◆ AIM OF THE EXERCISE ◆
Put every line of the items below into a JSON list of strings, one string per line, with blank lines omitted.

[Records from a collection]
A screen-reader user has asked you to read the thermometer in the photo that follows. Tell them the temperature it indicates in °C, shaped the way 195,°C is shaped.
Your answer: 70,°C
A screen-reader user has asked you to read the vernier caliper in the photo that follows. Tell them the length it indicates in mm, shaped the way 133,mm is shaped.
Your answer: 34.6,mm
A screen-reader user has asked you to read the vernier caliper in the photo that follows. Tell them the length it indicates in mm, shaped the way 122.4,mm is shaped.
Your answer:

◆ EXERCISE SOLUTION ◆
[
  "A screen-reader user has asked you to read the thermometer in the photo that follows. Tell them the temperature it indicates in °C, shaped the way 195,°C is shaped.",
  "Your answer: 70,°C",
  "A screen-reader user has asked you to read the vernier caliper in the photo that follows. Tell them the length it indicates in mm, shaped the way 133,mm is shaped.",
  "Your answer: 34.6,mm",
  "A screen-reader user has asked you to read the vernier caliper in the photo that follows. Tell them the length it indicates in mm, shaped the way 122.4,mm is shaped.",
  "Your answer:"
]